Again, keep in mind that all the listed speeds are movement speeds; the craft can hustle to double the listed speed as a double move in the same round.

Price

One of the most contentious parts of Eberron’s airships is the price.  A mere 92,000 gp?  That’s a STEAL!  Especially considering that a similar but inferior craft from Forgotten Realms costs 400,000 gp.  It also seems odd because just one page before the airship in the ECS are the elemental-bound armors, which cost +80,000 gp to +90,000 gp for any of the bound elemental properties.  Add in the fact that a soarwood sailing ship costs 40,000 gp (remember, a typical airship is similar in size to a sailing ship, and a soarwood vessel costs 4 times as its normal counterpart).  Also, keep in mind that the listed 92,000 gp for the ship doesn’t include a Wheel of Wind and Water.

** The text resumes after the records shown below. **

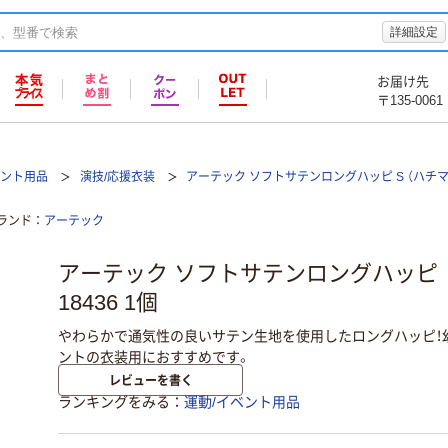
詳細設定
お届け先
〒135-0061
ベント用品
演技/応援衣装
アーテック ソフトサテンロングハッピ S （ハチマ
ランド
アーテック
アーテック ソフトサテンロングハッピ 
18436 1個
やわらかで通気性の良いサテン生地を使用したロングハッピ！
ントの衣装用におすすめです。
レビューを書く
ランキングをみる
運動/イベント用品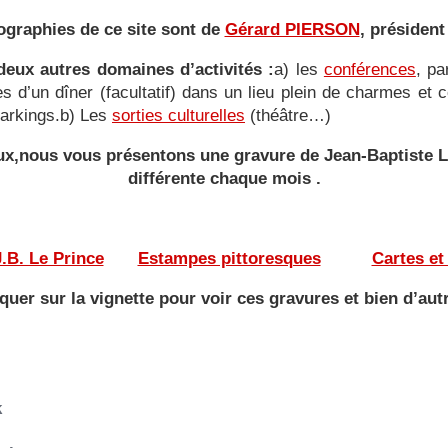
ographies de ce site sont de
Gérard PIERSON
, président
eux autres domaines d’activités :
a) les
conférences
, pa
ies d’un dîner (facultatif) dans un lieu plein de charmes e
 parkings.b) Les
sorties culturelles
(théâtre…)
yeux,nous vous présentons une gravure de Jean-Baptiste
différente
chaque mois .
———
——-
.B. Le Prince
——
Estampes pittoresques
———
Cartes et
iquer sur la vignette pour voir ces gravures et bien d’aut
k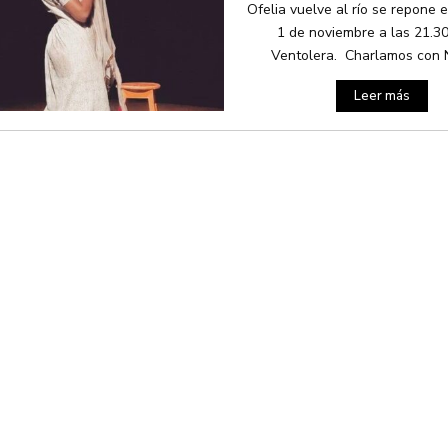
Ofelia vuelve al río se repone 
1 de noviembre a las 21.30
Ventolera. Charlamos con No
Leer más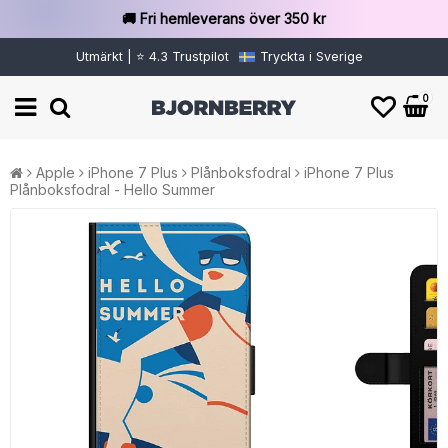
🚚 Fri hemleverans över 350 kr
Utmärkt | ⭐ 4.3 Trustpilot
Tryckta i Sverige
0
Apple
iPhone 7 Plus
Plånboksfodral
iPhone 7 Plus
Plånboksfodral - Hello Summer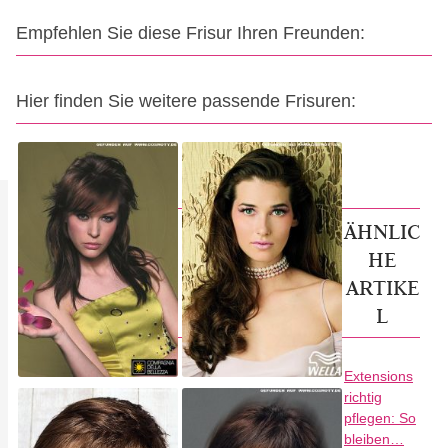
Empfehlen Sie diese Frisur Ihren Freunden:
Hier finden Sie weitere passende Frisuren:
ÄHNLIC
HE
ARTIKE
L
Extensions
richtig
pflegen: So
bleiben…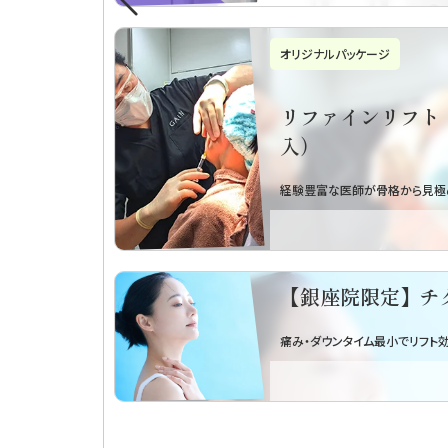
ル」をもっと見る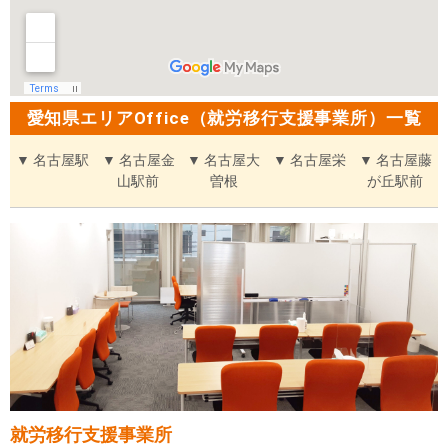
愛知県エリアOffice（就労移行支援事業所）一覧
▼ 名古屋駅
▼ 名古屋金
▼ 名古屋大
▼ 名古屋栄
▼ 名古屋藤
山駅前
曽根
が丘駅前
就労移行支援事業所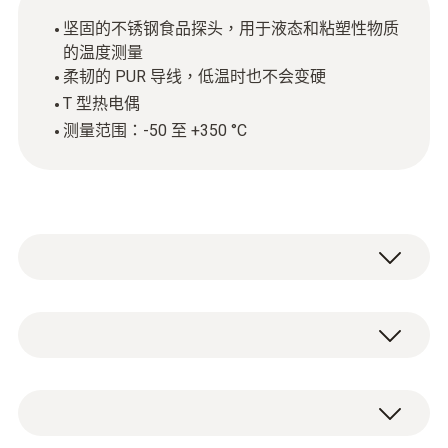
坚固的不锈钢食品探头，用于液态和粘塑性物质
的温度测量
柔韧的 PUR 导线，低温时也不会变硬
T 型热电偶
测量范围：-50 至 +350 °C
这款不锈钢食品探头（T 型热电偶）与测量仪
配合使用，是液态和粘塑性物质温度测量的理
想选择。其 PUR 导线即使在低温时也很柔
Type T (Cu-CuNi)
韧。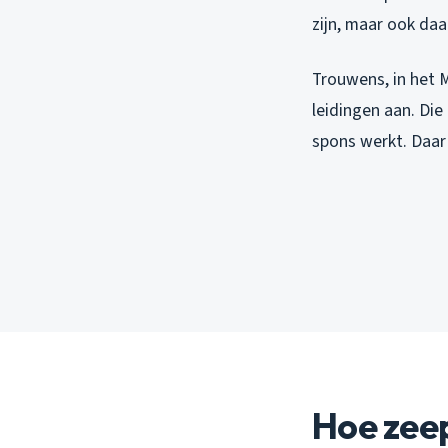
zijn, maar ook daa
Trouwens, in het 
leidingen aan. Di
spons werkt. Daar 
Hoe zee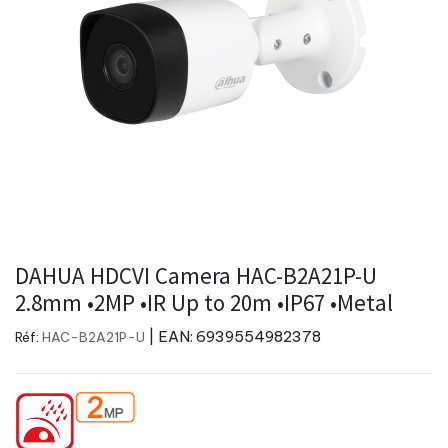
DAHUA HDCVI Camera HAC-B2A21P-U
2.8mm •2MP •IR Up to 20m •IP67 •Metal
| EAN:
6939554982378
Réf:
HAC-B2A21P-U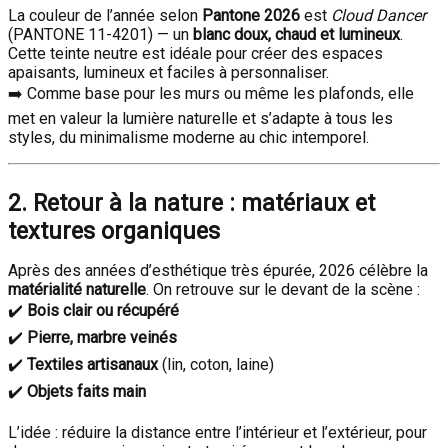
La couleur de l’année selon
Pantone 2026
est
Cloud Dancer
(PANTONE 11-4201) — un
blanc doux, chaud et lumineux
.
Cette teinte neutre est idéale pour créer des espaces
apaisants, lumineux et faciles à personnaliser.
➡️ Comme base pour les murs ou même les plafonds, elle
met en valeur la lumière naturelle et s’adapte à tous les
styles, du minimalisme moderne au chic intemporel.
2. Retour à la nature : matériaux et
textures organiques
Après des années d’esthétique très épurée, 2026 célèbre la
matérialité naturelle
. On retrouve sur le devant de la scène :
✔️
Bois clair ou récupéré
✔️
Pierre, marbre veinés
✔️
Textiles artisanaux
(lin, coton, laine)
✔️
Objets faits main
L’idée : réduire la distance entre l’intérieur et l’extérieur, pour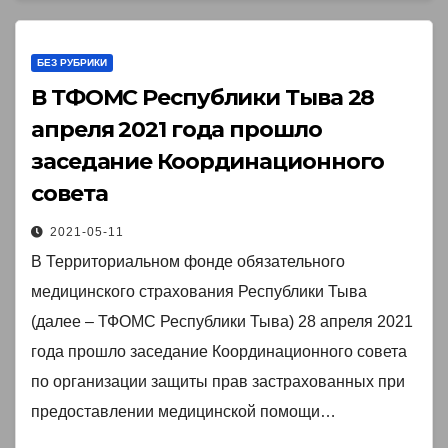
БЕЗ РУБРИКИ
В ТФОМС Республики Тыва 28
апреля 2021 года прошло
заседание Координационного
совета￼
2021-05-11
В Территориальном фонде обязательного
медицинского страхования Республики Тыва
(далее – ТФОМС Республики Тыва) 28 апреля 2021
года прошло заседание Координационного совета
по организации защиты прав застрахованных при
предоставлении медицинской помощи…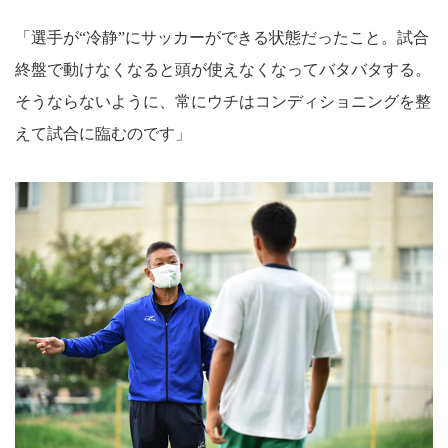
「選手が“冷静”にサッカーができる状態だったこと。試合
終盤で動けなくなると頭が使えなくなってバタバタする。
そうならないように、常にウチはコンディショニングを整
えて試合に臨むのです」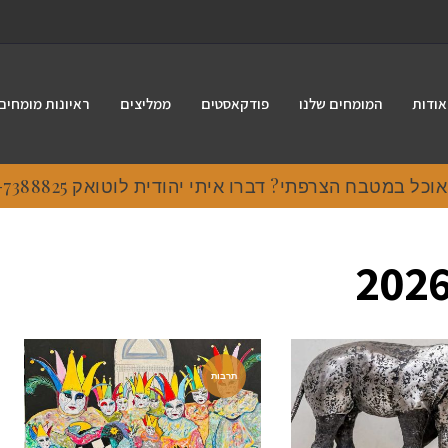
אודות
המומחים שלנו
פודקאסטים
ממליצים
ראיונות מומחים
 במטבח הצרפתי? דברו איתי יהודית לוטואק 054-7388825.
תרבות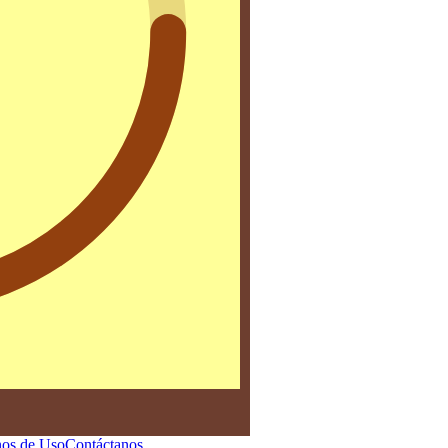
os de Uso
Contáctanos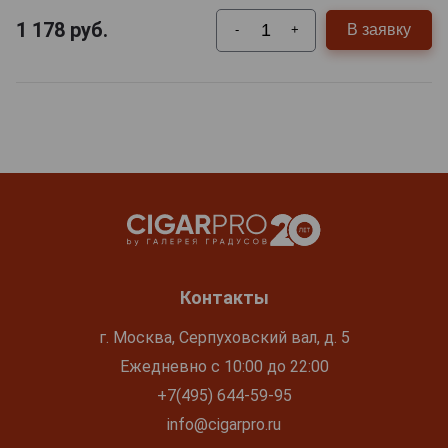
1 178
руб.
В заявку
-
+
Контакты
г. Москва, Серпуховский вал, д. 5
Ежедневно с 10:00 до 22:00
+7(495) 644-59-95
info@cigarpro.ru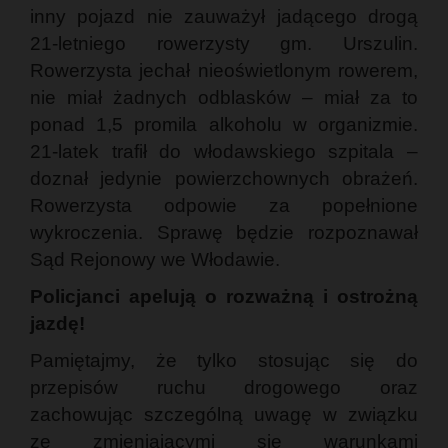
inny pojazd nie zauważył jadącego drogą
21-letniego rowerzysty gm. Urszulin.
Rowerzysta jechał nieoświetlonym rowerem,
nie miał żadnych odblasków – miał za to
ponad 1,5 promila alkoholu w organizmie.
21-latek trafił do włodawskiego szpitala –
doznał jedynie powierzchownych obrażeń.
Rowerzysta odpowie za popełnione
wykroczenia. Sprawę będzie rozpoznawał
Sąd Rejonowy we Włodawie.
Policjanci apelują o rozważną i ostrożną
jazdę!
Pamiętajmy, że tylko stosując się do
przepisów ruchu drogowego oraz
zachowując szczególną uwagę w związku
ze zmieniającymi się warunkami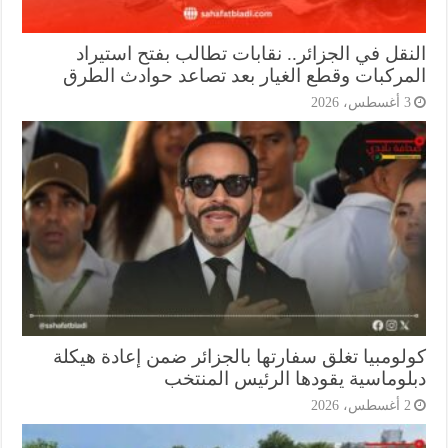
نقل في الجزائر.. نقابات تطالب بفتح استيراد
مركبات وقطع الغيار بعد تصاعد حوادث الطرق
أغسطس، 2026
لومبيا تغلق سفارتها بالجزائر ضمن إعادة هيكلة
لوماسية يقودها الرئيس المنتخب
أغسطس، 2026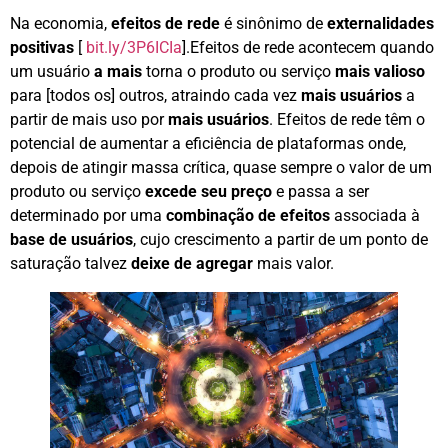
Na economia,
efeitos de rede
é sinônimo de
externalidades
positivas
[
bit.ly/3P6ICIa
].Efeitos de rede acontecem quando
um usuário
a mais
torna o produto ou serviço
mais valioso
para [todos os] outros, atraindo cada vez
mais usuários
a
partir de mais uso por
mais usuários
. Efeitos de rede têm o
potencial de aumentar a eficiência de plataformas onde,
depois de atingir massa crítica, quase sempre o valor de um
produto ou serviço
excede seu preço
e passa a ser
determinado por uma
combinação de efeitos
associada à
base de usuários
, cujo crescimento a partir de um ponto de
saturação talvez
deixe de agregar
mais valor.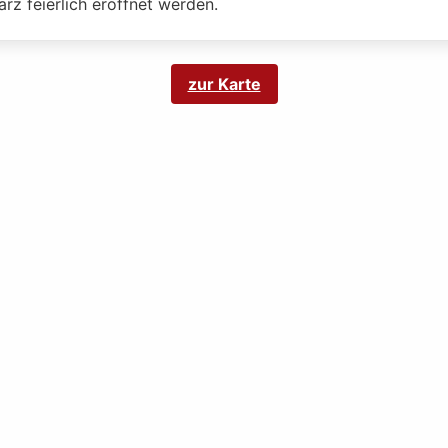
rz feierlich eröffnet werden.
zur Karte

Although this is purely homebrew (the RAW is clear, an airship costs 92,000 gp), I would highly suggest that a DM treat the 92,000 gp as the cost of binding the elemental to the soarwood craft, which itself costs 40,000 gp.  Add in the cost of a Wheel of Wind and Water, and you get a much more reasonable cost of 140,000 gp for a House Lyrandar airship.

As I said before, Firesleds are 76,010 gp, and I based the cost of the air-skiff on that.  After backing out the cost of the darkwood and firebrass craft, I reduced the the binding cost to 2/3 that of the firesled, due to the reduced flight ability, and then added the 2,000 gp cost of a soarwood launch.